Lesson learned: You can only tip the scales of Karma for so long before all your karma debt attaches itself to you like a big, ugly albatross around your neck…and trust, that albatross isn’t going anywhere until you’re all paid up.


I spent ten months doing whatever I possibly could to improve other people’s lives. I gave countless rides, rolled up my sleeves, got down to business, opened my bank account, shared the roof over my head and even gave up my pride. While it pretty much sucked, I wouldn’t trade the experience for the world. 

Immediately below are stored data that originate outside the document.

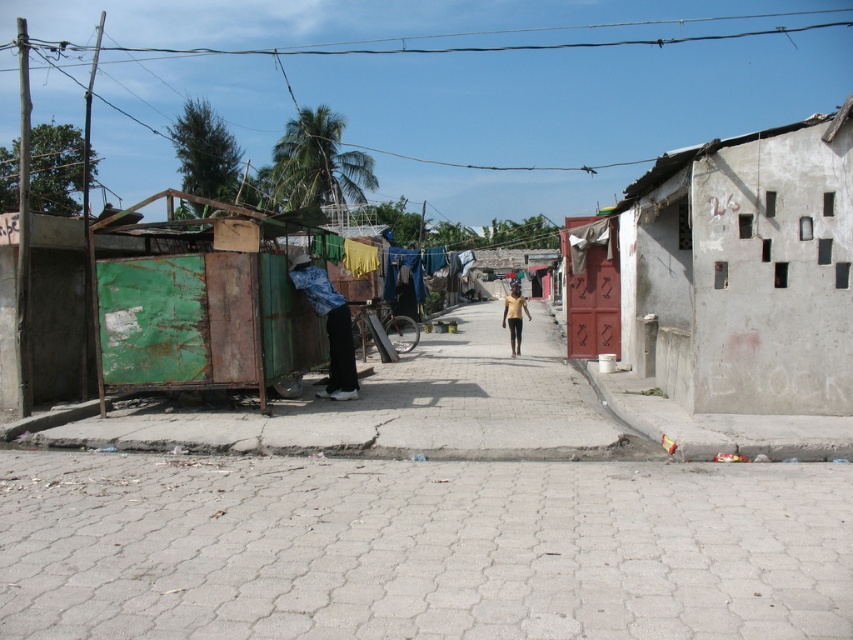
You are a delivery person trying to navigate through the narrow street. You see the rusty metal container at left and the gold metallic person at center. Which object is wider, requiring more space to pass around?

The rusty metal container at left is wider than the gold metallic person at center, so you need more space to pass around it.

You are a delivery person trying to navigate through the narrow street. You see a rusty metal container at left and a denim jacket at left. Which object is closer to the ground?

The rusty metal container at left is located below the denim jacket at left, so it is closer to the ground.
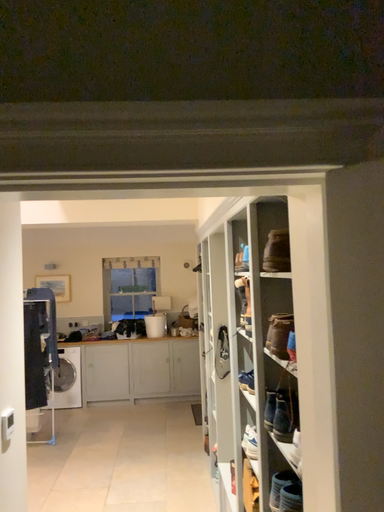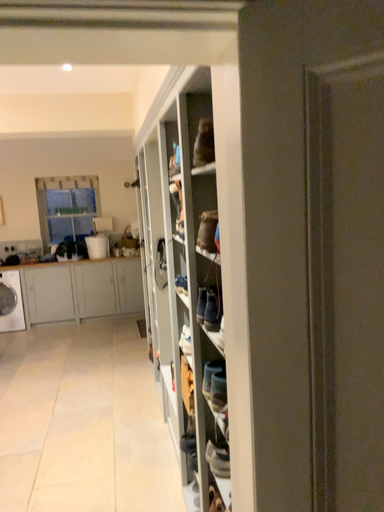
Question: How did the camera likely rotate when shooting the video?

Choices:
 (A) rotated right
 (B) rotated left

Answer: (A)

Second lesson learned: If you aren’t sure if you are all paid up, you probably aren’t. I literally felt the universe shift back into place 


Now that my debt is paid off, I can’t help but keep up with the nice. I was selling some furniture on Kijiji and a lady came to look at it. Definitely new to Canada. Definitely smart. Definitely works mutha truckin’ hard for the money.  She had to reschedule coming over twice as not only does she have two jobs, she also cleans houses in her spare time. She was hoping to buy the furniture for her daughter and I could tell she was nervous about the price. As she told me about her daughter, I was thinking about how I got that furniture when I was a girl. I was so excited about how grown up it seemed.  I was getting this rich, dark, beautiful furniture while other girls my age still had princess sheets and bunk beds. 

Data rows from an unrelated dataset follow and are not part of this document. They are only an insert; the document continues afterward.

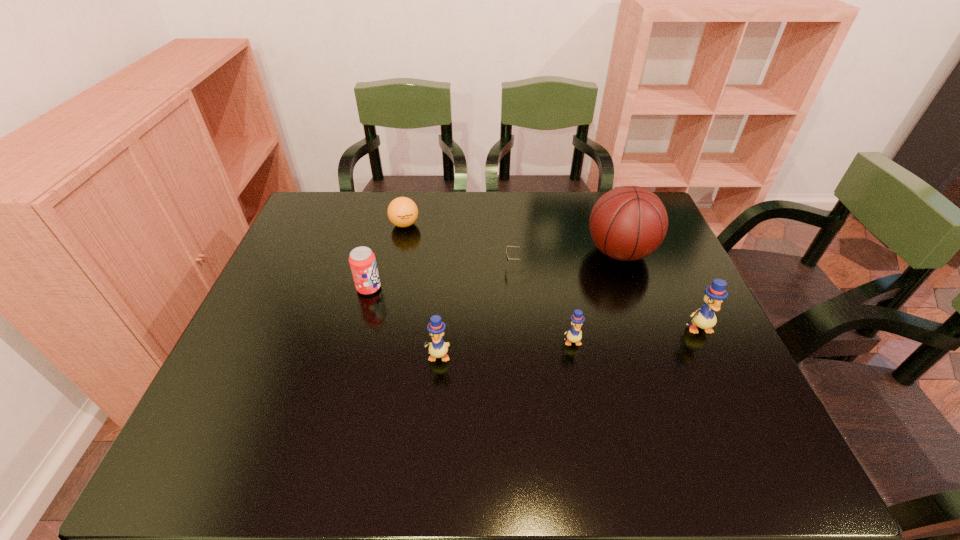
Find the location of `vacant space at the near left corner of the desktop`. vacant space at the near left corner of the desktop is located at coordinates (210, 413).

The width and height of the screenshot is (960, 540). Identify the location of vacant space at the near right corner of the desktop. (694, 394).

Where is `blank region between the basketball and the fifth object from left to right`? This screenshot has height=540, width=960. blank region between the basketball and the fifth object from left to right is located at coordinates (596, 297).

Where is `free space between the leftmost duckling and the second duckling from left to right`? This screenshot has height=540, width=960. free space between the leftmost duckling and the second duckling from left to right is located at coordinates click(505, 349).

I want to click on free spot between the soda can and the third object from right to left, so click(x=470, y=315).

The image size is (960, 540). I want to click on empty space between the ping-pong ball and the leftmost duckling, so click(x=421, y=290).

You are a GUI agent. You are given a task and a screenshot of the screen. Output one action in this format:
    pyautogui.click(x=<x>, y=<y>)
    Task: Click on the free space between the fourth object from left to right and the ping-pong ball
    The height and width of the screenshot is (540, 960).
    Given the screenshot: What is the action you would take?
    pyautogui.click(x=460, y=245)

Identify the location of vacant space that's between the third object from left to right and the basketball. Image resolution: width=960 pixels, height=540 pixels. (529, 304).

Locate an element on the screen. Image resolution: width=960 pixels, height=540 pixels. free space between the basketball and the shortest duckling is located at coordinates (596, 297).

Locate an element on the screen. Image resolution: width=960 pixels, height=540 pixels. empty location between the tallest object and the shortest duckling is located at coordinates 596,297.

I looked at her and told her if she could take it right then, it was hers. She burst into tears. I don’t know if it was the right thing to do or not. I won’t ever see her again, I won’t get a charitable tax receipt. I’ll probably have to spend less than I’d planned on a new headboard, etc now — I won’t even get the thirty croissants she promised me because she is a professional cook (damn you, wheat allergy!). What I will get is this feeling that I’ve had a significant impact on someone’s life. Something I hadn’t really understood before all of this.


I don’t think people normally do things unless on some level, there’s something in it for them. To be honest, it’s probably a wise way to go through life. Being a martyr is so last year. Having said that, being selfless every once and a while…is kinda cool. It is hard to top the warm and fuzzy.